Environmental Impact

Trash is a serious problem for water bodies in the San Francisco Bay, local creeks, estuaries, and the Pacific Ocean. Data suggest that plastic trash persists for hundreds of years in the environment and can pose a threat to wildlife through ingestion, entrapment, as well as harboring chemicals harmful to the aquatic environment.

Great Blue Heron swallows fish in plastic bag (photo by A. Westmoreland, Flickr. For more information, see EPA’s Trash-Free Waters.)

For more information:
List of Impaired Water Bodies in the SF Bay Region


Trash in the street, if left unmanaged, will enter the storm drain system and pollute local waterways (Photo by staff)

In response to concerns about urban trash impacts on water bodies in the Bay Area, the San Francisco Bay Regional Water Quality Control Board (Water Board) identified over 20 creeks, rivers and shorelines as impaired by trash.
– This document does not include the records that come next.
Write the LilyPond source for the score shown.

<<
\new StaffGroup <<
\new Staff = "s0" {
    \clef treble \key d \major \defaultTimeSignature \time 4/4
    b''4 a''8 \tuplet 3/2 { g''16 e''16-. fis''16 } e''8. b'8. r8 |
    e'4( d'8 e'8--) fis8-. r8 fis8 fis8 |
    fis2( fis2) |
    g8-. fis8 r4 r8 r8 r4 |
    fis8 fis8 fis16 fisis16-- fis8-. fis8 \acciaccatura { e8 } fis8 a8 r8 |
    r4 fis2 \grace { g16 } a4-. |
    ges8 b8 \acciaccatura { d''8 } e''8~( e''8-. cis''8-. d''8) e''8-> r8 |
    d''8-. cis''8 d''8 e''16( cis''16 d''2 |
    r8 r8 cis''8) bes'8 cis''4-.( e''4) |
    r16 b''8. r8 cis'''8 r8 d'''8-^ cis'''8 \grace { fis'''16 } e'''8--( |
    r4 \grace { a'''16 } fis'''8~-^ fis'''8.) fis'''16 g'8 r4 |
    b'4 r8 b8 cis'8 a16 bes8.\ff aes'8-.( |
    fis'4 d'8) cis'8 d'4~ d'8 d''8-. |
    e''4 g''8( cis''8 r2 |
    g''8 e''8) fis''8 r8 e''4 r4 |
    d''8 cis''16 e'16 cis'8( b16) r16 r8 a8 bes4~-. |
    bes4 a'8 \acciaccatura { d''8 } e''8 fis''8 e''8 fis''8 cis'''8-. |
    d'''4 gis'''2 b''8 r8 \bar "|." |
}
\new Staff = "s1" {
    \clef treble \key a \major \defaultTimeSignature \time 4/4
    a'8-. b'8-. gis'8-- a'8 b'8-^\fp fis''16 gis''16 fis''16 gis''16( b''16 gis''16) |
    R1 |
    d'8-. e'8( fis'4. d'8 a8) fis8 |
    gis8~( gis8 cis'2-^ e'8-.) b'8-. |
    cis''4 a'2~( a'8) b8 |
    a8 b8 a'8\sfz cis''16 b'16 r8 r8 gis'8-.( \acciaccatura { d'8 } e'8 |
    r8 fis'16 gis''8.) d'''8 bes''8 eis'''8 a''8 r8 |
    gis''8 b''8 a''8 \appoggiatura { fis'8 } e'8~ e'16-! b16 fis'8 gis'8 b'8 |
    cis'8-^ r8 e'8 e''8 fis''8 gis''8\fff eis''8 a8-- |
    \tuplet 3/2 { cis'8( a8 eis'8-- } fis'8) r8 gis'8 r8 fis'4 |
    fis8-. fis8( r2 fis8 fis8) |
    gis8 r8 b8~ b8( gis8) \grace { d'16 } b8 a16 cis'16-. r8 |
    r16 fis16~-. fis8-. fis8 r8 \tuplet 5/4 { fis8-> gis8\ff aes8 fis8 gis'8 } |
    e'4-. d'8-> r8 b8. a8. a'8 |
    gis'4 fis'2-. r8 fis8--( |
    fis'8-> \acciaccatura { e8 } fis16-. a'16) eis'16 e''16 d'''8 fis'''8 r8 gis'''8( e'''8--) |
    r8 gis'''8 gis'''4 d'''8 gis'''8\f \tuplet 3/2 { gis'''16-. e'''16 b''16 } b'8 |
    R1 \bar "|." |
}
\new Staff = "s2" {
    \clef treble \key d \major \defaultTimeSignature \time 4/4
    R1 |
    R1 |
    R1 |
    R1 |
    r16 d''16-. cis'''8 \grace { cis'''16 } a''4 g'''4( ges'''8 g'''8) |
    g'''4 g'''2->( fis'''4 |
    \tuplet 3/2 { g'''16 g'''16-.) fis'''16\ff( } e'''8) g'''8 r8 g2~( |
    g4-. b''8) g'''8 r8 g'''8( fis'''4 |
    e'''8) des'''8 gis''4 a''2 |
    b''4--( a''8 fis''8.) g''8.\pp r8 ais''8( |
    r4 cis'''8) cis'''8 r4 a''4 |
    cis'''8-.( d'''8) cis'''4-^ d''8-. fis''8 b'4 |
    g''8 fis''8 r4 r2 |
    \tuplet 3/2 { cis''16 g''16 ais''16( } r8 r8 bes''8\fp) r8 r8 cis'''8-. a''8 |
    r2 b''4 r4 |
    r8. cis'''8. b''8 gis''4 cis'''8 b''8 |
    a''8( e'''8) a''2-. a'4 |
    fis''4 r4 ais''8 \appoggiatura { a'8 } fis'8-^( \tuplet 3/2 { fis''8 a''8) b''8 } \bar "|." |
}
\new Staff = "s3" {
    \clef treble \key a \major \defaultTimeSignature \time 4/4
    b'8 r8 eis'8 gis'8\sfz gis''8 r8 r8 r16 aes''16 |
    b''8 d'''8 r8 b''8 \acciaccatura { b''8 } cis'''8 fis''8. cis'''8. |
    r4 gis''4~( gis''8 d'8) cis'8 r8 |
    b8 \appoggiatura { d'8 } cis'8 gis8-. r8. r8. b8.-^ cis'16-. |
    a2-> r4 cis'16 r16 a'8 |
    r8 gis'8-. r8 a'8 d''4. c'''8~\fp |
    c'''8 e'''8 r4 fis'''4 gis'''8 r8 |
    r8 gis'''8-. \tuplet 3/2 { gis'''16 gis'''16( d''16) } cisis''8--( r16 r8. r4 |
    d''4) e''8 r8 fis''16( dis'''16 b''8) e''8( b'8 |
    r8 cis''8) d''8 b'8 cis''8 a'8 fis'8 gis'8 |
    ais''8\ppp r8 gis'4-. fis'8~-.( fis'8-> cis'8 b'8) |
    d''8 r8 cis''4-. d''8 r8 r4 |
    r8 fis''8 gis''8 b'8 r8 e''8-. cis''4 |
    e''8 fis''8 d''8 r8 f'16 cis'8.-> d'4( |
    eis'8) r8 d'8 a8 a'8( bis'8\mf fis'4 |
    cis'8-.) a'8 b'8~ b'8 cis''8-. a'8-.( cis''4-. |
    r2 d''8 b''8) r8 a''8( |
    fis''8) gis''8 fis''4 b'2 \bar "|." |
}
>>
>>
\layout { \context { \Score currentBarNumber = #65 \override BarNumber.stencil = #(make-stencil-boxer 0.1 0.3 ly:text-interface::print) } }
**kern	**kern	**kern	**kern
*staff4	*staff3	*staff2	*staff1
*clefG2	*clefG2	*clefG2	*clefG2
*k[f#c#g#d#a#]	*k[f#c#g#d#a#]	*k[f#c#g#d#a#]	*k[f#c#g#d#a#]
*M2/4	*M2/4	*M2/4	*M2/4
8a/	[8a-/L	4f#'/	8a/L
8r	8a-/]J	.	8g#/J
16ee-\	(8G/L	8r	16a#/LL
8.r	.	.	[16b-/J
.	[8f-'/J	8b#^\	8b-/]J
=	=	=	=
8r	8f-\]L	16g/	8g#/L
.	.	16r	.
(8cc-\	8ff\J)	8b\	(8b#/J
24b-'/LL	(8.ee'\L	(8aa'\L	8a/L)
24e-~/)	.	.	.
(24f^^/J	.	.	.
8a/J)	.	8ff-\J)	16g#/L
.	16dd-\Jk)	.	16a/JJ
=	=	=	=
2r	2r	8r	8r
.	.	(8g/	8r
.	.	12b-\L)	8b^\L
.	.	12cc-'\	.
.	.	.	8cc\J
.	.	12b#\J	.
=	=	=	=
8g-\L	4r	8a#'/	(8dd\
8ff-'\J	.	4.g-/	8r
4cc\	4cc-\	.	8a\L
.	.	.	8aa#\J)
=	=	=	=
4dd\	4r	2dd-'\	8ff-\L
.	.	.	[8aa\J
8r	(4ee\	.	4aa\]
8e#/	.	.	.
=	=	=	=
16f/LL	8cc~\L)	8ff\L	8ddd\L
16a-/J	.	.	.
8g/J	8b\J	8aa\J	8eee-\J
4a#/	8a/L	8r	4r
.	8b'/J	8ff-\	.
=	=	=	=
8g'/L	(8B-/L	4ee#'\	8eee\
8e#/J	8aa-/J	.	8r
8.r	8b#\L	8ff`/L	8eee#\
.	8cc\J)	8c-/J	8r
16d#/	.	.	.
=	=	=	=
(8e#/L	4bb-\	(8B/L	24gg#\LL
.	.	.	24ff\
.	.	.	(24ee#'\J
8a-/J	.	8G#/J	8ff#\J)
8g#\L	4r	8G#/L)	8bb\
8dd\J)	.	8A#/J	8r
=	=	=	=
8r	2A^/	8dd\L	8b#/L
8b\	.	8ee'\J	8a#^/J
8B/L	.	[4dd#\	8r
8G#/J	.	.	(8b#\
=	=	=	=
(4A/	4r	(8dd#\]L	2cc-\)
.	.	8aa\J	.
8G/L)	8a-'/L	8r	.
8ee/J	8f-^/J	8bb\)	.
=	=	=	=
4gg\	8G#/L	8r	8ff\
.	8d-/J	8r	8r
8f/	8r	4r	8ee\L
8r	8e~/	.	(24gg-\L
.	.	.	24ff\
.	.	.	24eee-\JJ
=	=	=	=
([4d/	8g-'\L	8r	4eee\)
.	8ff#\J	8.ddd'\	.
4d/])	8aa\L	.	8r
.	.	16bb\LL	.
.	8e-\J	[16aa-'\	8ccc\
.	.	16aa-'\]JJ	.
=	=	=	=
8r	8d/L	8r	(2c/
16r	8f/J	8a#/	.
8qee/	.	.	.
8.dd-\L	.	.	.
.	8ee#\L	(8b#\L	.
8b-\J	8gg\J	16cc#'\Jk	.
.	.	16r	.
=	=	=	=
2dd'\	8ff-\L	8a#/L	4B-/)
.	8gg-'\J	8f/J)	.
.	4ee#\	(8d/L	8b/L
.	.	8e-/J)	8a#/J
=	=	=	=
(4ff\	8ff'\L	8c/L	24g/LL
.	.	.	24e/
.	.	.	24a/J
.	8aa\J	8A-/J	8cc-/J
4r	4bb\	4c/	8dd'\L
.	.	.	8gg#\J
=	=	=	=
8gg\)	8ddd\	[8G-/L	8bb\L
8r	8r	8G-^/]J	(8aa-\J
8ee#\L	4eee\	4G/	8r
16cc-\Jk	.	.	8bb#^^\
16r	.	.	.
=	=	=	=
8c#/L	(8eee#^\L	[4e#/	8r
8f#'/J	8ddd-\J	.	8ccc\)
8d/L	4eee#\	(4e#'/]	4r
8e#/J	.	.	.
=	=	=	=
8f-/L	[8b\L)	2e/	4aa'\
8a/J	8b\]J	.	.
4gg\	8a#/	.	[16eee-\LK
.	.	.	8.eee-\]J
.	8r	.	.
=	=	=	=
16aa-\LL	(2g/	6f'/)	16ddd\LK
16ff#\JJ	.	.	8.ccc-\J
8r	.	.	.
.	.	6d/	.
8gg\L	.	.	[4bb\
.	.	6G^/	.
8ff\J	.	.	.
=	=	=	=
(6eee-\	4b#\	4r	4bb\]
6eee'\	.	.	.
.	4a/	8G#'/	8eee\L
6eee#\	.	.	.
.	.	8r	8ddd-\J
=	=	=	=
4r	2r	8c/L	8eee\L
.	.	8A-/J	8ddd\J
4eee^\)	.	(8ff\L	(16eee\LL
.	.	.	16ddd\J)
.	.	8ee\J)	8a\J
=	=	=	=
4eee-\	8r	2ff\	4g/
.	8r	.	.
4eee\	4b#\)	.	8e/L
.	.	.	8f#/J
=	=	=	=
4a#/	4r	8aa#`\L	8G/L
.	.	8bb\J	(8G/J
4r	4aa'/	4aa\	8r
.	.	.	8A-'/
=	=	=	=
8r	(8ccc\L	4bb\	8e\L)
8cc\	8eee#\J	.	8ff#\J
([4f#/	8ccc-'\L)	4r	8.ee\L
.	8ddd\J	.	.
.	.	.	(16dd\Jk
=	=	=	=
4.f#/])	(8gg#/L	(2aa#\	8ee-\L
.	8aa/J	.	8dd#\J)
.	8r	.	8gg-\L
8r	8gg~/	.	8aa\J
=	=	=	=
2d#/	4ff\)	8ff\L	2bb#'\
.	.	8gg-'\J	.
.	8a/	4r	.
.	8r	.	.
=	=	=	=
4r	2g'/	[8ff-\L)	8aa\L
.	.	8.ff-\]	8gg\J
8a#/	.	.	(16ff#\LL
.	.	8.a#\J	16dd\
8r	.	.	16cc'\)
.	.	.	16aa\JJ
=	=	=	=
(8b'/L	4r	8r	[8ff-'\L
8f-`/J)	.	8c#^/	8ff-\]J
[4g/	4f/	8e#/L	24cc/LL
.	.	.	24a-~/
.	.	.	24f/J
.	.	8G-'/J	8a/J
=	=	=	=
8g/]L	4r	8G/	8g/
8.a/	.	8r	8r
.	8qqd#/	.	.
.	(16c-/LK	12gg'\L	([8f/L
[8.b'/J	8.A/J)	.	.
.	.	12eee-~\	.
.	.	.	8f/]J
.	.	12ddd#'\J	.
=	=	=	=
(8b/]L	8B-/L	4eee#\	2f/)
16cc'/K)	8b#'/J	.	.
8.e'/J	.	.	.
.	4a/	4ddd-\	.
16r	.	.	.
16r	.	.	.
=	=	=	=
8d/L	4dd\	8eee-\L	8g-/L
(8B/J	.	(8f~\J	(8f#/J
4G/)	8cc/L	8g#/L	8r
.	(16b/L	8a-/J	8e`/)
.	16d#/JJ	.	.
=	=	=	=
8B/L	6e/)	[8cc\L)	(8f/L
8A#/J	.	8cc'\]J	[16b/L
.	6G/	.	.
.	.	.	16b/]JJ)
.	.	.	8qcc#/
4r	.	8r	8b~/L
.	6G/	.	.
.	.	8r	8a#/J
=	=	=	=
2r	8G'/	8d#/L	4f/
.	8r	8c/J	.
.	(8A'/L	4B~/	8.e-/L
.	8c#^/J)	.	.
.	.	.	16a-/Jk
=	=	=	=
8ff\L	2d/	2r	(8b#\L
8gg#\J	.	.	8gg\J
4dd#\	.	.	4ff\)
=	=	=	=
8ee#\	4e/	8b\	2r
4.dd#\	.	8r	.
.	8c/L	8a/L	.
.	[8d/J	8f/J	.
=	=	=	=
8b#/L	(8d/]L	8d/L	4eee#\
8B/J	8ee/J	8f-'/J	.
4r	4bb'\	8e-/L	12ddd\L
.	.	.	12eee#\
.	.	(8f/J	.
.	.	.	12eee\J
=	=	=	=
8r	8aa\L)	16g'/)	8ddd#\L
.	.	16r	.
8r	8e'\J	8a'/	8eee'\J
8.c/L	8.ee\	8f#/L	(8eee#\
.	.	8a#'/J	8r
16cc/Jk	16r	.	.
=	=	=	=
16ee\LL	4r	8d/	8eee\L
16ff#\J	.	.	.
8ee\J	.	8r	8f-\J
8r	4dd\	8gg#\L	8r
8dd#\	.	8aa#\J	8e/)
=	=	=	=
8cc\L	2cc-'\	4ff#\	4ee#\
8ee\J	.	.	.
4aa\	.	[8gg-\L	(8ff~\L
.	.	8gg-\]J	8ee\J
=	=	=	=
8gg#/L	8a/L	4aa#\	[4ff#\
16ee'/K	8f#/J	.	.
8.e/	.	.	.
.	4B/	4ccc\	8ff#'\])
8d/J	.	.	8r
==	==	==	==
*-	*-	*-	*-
The Water Board requires trash load reduction goals of 80% in 2019 and “no visual impact” in 2022 in the Municipal Regional Stormwater Permit (MRP). This permit applies to Municipal Stormwater agencies in the Santa Clara Valley. To achieve the “no visual impact” goal, permittees must implement control measures and demonstrate effectiveness of those actions through assessment.
The Water Board also regulates trash pollution from other stormwater dischargers (e.g. Caltrans, Industrial/Construction) and non-stormwater sources (e.g. direct dumping). For more information, see the WMI website.

Multi-Agency Interest

Local storm drain management is carried out by:

  • Municipal Agencies – Local governments (city and county) work to meet trash reduction goals set forth in municipal permits issued by the State Water Board through controls measures and creek & shoreline cleanups.
  • Caltrans – The Water Board requires trash management through the Caltrans NPDES permit. In 2015 Caltrans submitted a Trash Load Reduction Work plan detailing plans for baseline litter assessment and enhancement of trash control measures.
  • Industrial and Construction Permittees – The Water Board issues NPDES Permits to Industrial Dischargers. These permits require development of Stormwater Pollution Prevention Plans (SWPPP), which may include control measures to reduce or prevent trash pollution in local creeks, the bay, and areas of special biological significance.

Non-municipal agency actions controlling trash in Santa Clara Valley
The Zero Litter Initiative brings together stakeholders including Caltrans, Non-Profits, and other Regional Agencies.